### RNN Language model to process user events
Bidirectional LSTM model with dropout and Adam optimizer

In [1]:
import os
import matplotlib.pyplot as plt
import numpy as np

import tensorflow as tf
import tensorflow.contrib.eager as tfe

tf.enable_eager_execution()

print("TensorFlow version: {}".format(tf.VERSION))
print("Eager execution: {}".format(tf.executing_eagerly()))

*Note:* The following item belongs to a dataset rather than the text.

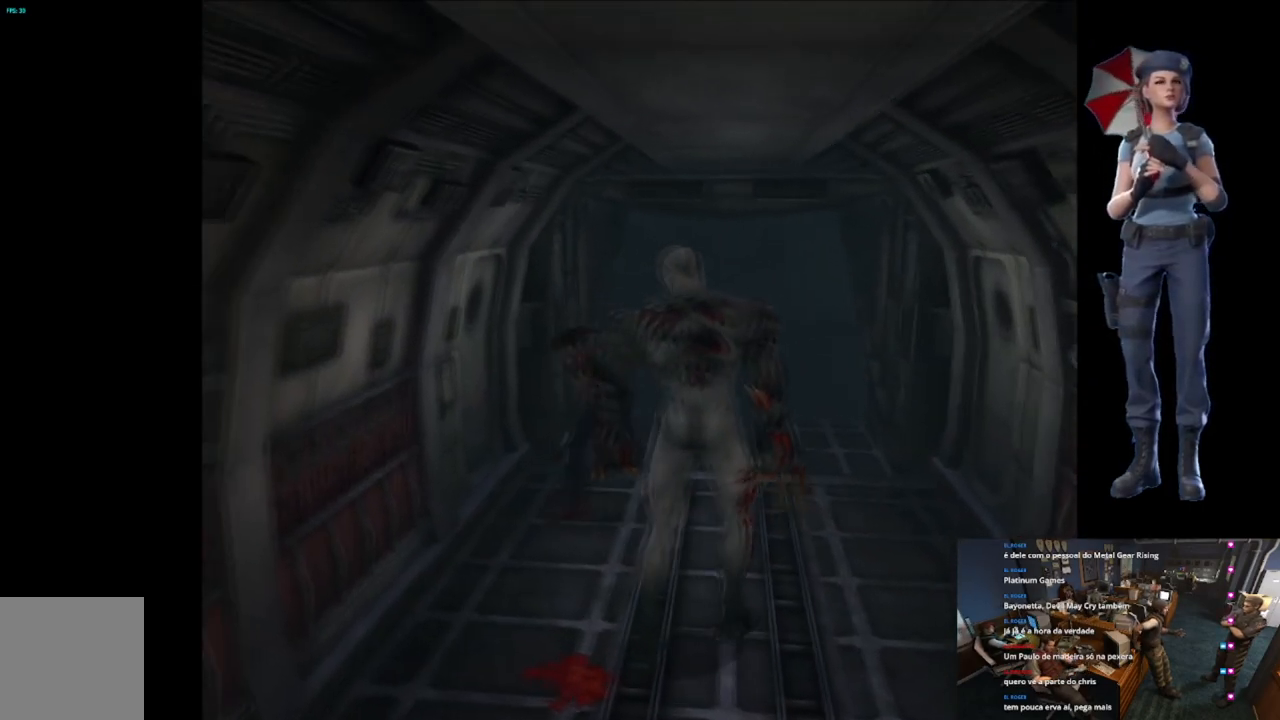
{"buttons": ["X"], "left_stick": "up", "right_stick": "center", "events": [[450, "left_stick", "up"]]}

data_dir = 'data/char_feats/U12/'


TensorFlow version: 1.7.0
Eager execution: True


In [2]:
# transform character-based input into equivalent numerical versions
def encode_data(text, num_chars, max_length):
    # create empty vessels for one-hot encoded input
    X = np.zeros((len(text), max_length, num_chars), dtype=np.float32)
    y = np.zeros((len(text), max_length, num_chars), dtype=np.float32)
    
    # loop over inputs and tranform and store in X
    for i, sentence in enumerate(text):
        sentence = '\t' + sentence + '\n'
        for j, c in enumerate(sentence):
            X[i, j, ord(c)] = 1
            if j > 0:
                # target_data will be ahead by one timestep
                # and will not include the start character.
                y[i, j - 1, ord(c)] = 1.

    return X, y

In [3]:
def process_file(fname, max_len):
    """
        process file by extracting sentences data and encode them producing 
        a set of input and target data for processing by the model
        'fname' contains coma separated fields where the last one is the 
        sentence to be processes
    """
    data = open(fname).read()

    text = []
    red_events = []
    max_text_len = 0
    with open(dataset_fname, 'r') as infile:
        for i, line in enumerate(infile.readlines()):
            line = line.strip().split(',')
            text.append(line[-1])
            max_text_len = max(max_text_len, int(line[-2]))
            if int(line[2]) == 1:
                red_events.append((i,line))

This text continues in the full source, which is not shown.